What needs to be done => Can you extract the data lines verbatim, starting with the line containing "genus: Fagraea" and going on through the line containing "elevation (m): 750"?

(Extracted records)
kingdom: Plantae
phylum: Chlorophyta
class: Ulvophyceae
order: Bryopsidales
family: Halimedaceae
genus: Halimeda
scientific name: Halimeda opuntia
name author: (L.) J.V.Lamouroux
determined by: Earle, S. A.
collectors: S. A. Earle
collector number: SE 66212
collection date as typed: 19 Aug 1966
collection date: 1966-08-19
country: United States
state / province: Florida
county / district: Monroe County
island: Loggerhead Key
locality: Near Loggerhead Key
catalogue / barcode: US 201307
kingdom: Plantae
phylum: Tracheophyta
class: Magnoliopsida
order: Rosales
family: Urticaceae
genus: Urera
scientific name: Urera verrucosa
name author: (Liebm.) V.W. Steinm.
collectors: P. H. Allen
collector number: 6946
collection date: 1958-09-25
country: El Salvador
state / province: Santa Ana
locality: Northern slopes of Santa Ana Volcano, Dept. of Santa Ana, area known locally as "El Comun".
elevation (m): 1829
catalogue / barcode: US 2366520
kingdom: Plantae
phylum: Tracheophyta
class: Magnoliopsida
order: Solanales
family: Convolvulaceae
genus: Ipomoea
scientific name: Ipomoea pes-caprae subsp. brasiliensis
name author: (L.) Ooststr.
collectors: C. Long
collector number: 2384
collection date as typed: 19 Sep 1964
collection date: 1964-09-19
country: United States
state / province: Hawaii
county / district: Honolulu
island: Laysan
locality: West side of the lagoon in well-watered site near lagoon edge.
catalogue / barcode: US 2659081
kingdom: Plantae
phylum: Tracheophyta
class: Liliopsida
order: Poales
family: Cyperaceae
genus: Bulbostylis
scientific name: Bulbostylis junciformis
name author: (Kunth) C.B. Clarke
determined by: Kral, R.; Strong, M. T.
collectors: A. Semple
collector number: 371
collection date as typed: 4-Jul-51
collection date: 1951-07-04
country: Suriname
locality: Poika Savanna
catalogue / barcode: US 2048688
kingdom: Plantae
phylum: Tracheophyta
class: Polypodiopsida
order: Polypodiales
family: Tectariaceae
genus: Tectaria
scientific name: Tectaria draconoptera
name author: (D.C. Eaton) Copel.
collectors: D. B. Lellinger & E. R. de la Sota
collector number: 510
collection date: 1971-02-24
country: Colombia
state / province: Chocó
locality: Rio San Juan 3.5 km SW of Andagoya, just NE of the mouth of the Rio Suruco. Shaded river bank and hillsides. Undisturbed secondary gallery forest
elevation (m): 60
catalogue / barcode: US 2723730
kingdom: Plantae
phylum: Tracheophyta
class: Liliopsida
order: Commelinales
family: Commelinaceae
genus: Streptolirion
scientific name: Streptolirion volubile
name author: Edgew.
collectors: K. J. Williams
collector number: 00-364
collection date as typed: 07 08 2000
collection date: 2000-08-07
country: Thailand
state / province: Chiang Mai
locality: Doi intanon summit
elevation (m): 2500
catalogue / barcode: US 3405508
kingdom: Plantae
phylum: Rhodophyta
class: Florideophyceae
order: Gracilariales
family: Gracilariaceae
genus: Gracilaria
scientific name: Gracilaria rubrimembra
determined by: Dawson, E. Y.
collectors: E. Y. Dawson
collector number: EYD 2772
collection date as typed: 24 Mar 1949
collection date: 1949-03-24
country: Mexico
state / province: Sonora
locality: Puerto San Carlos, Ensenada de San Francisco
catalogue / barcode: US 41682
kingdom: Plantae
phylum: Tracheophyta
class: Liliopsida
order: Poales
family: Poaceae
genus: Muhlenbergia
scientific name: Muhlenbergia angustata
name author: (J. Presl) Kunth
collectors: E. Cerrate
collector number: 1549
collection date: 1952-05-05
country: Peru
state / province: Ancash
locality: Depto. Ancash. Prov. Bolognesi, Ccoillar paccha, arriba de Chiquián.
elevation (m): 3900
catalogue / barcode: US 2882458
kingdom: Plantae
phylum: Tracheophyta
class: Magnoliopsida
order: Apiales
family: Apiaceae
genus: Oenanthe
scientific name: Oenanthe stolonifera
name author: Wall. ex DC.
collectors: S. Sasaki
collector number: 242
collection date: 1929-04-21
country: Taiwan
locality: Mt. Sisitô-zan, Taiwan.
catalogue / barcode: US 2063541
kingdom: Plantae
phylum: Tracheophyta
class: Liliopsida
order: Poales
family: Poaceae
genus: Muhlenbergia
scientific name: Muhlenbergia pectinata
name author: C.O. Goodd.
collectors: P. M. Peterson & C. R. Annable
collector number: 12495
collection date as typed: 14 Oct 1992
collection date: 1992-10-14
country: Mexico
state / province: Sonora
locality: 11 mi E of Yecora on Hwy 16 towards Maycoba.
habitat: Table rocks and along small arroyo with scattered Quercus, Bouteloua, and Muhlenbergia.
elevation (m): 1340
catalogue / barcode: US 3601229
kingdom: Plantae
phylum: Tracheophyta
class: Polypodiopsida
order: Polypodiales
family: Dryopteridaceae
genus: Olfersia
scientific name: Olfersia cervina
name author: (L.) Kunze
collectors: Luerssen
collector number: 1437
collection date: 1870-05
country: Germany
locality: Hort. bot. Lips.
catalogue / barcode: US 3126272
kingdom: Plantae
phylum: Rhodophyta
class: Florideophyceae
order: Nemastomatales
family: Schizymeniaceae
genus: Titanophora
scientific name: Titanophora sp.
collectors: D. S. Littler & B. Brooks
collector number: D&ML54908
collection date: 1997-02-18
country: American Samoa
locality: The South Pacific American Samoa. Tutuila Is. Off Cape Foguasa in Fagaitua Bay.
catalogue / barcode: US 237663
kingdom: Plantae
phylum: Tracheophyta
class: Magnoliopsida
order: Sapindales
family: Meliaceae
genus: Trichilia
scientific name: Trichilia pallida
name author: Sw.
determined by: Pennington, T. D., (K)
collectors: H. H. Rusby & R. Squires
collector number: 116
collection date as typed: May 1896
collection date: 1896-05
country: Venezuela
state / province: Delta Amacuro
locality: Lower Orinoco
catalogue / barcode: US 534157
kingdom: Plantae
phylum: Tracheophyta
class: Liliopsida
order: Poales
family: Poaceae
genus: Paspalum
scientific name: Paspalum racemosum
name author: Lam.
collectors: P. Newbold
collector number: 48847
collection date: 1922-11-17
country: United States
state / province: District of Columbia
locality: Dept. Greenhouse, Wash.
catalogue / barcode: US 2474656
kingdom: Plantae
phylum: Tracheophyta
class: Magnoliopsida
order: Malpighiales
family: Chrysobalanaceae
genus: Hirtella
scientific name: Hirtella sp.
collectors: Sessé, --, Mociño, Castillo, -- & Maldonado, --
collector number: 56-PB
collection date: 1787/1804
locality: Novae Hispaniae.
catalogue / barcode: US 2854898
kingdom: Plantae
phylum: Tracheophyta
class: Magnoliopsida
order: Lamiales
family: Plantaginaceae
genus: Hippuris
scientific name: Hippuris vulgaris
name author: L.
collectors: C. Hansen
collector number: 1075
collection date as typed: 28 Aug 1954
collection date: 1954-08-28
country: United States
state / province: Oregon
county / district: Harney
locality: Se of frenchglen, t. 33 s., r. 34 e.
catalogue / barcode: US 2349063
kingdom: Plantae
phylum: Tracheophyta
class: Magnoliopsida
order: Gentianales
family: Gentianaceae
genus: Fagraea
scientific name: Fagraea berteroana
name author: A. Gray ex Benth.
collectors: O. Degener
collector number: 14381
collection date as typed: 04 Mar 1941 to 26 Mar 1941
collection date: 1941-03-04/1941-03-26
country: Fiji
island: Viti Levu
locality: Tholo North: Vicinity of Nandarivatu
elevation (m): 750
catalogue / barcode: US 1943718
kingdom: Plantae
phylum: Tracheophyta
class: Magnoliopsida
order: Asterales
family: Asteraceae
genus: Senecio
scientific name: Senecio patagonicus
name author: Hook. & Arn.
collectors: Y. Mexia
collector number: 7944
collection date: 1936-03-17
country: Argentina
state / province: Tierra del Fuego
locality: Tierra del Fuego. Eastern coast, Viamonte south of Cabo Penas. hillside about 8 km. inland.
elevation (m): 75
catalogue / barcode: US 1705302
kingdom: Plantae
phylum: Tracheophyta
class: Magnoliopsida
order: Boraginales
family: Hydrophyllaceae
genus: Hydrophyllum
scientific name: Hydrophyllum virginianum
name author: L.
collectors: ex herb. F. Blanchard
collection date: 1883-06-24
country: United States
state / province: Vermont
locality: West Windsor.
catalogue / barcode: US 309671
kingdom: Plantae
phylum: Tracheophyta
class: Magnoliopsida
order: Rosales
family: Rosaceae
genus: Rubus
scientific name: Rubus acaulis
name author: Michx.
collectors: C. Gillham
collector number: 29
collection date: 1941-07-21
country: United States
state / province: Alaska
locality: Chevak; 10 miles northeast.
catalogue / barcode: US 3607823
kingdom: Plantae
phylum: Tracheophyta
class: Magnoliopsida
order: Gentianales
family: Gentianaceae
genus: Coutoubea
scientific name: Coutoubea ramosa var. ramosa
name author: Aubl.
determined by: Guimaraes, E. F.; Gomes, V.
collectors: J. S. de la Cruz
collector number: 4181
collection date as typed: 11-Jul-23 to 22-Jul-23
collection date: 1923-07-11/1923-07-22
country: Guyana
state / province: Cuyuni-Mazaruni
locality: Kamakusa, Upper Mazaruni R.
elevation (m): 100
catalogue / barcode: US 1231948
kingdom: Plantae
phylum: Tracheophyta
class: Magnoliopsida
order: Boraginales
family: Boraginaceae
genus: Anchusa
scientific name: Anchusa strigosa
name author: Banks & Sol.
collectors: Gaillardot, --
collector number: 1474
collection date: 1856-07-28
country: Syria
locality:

Answer to this exercise =>
genus: Fagraea
scientific name: Fagraea berteroana
name author: A. Gray ex Benth.
collectors: O. Degener
collector number: 14381
collection date as typed: 04 Mar 1941 to 26 Mar 1941
collection date: 1941-03-04/1941-03-26
country: Fiji
island: Viti Levu
locality: Tholo North: Vicinity of Nandarivatu
elevation (m): 750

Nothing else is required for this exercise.